I’m trying to extract data from a table in a web page. The table is quite simple, there is 8 columns in the table and the first row is for header. I can use the data scraping wizard to create Extract Structured Data activity with all necessary things set and it does extract data from the table cells but I need more than just text.
The 7th column contains a link to download a pdf file and an image and the link is what I’m interested in. I have tried to customize ExtractMetadata property using pieces of information gathered from the Internet.
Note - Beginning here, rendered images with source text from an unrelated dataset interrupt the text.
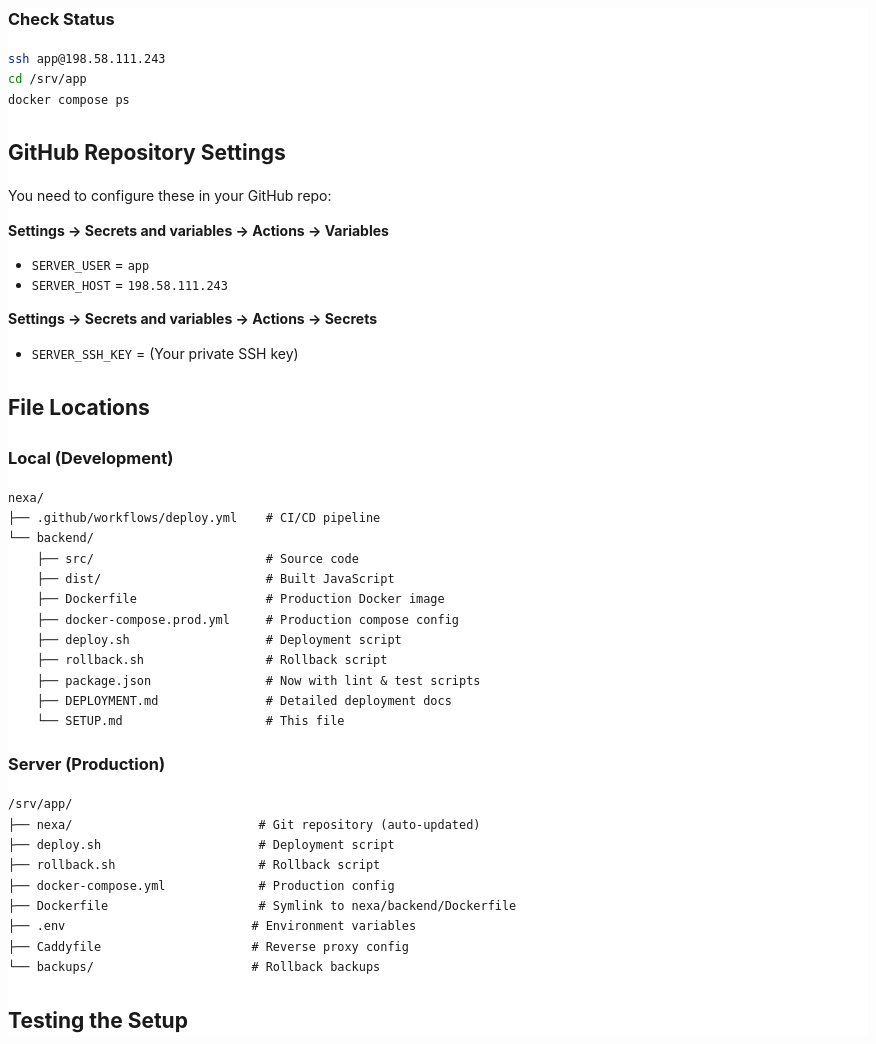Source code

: ### Check Status
```bash
ssh app@198.58.111.243
cd /srv/app
docker compose ps
```

## GitHub Repository Settings

You need to configure these in your GitHub repo:

**Settings → Secrets and variables → Actions → Variables**
- `SERVER_USER` = `app`
- `SERVER_HOST` = `198.58.111.243`

**Settings → Secrets and variables → Actions → Secrets**
- `SERVER_SSH_KEY` = (Your private SSH key)

## File Locations

### Local (Development)
```
nexa/
├── .github/workflows/deploy.yml    # CI/CD pipeline
└── backend/
    ├── src/                        # Source code
    ├── dist/                       # Built JavaScript
    ├── Dockerfile                  # Production Docker image
    ├── docker-compose.prod.yml     # Production compose config
    ├── deploy.sh                   # Deployment script
    ├── rollback.sh                 # Rollback script
    ├── package.json                # Now with lint & test scripts
    ├── DEPLOYMENT.md               # Detailed deployment docs
    └── SETUP.md                    # This file
```

### Server (Production)
```
/srv/app/
├── nexa/                          # Git repository (auto-updated)
├── deploy.sh                      # Deployment script
├── rollback.sh                    # Rollback script
├── docker-compose.yml             # Production config
├── Dockerfile                     # Symlink to nexa/backend/Dockerfile
├── .env                          # Environment variables
├── Caddyfile                     # Reverse proxy config
└── backups/                      # Rollback backups
```

## Testing the Setup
Currently the propery contains this XML
<extract-table> <row> <webctrl parentname='alaformi' tag='TABLE' /> <webctrl tag='TR' /> </row> <column attr='text'> <webctrl parentname='alaformi' tag='TABLE' /> <webctrl tag='TR' /> <webctrl tag='TD' idx='1' /> </column> <column attr='href'> <webctrl parentname='alaformi' tag='TABLE' /> <webctrl tag='TR' /> <webctrl tag='TD' idx='7' /> <webctrl tag='A' /> </column> </extract-table>
This is very much product of trial and error since there is no documentation of the XML. And it seems that it doesn’t matter what is in it, as long as the root element is
extract-table. The result is always the same, text from all columns.
What I need from this table is text from the 1st column and href attribute of A tag from the 7th column. What am I not doing right here? Any help is appreciated.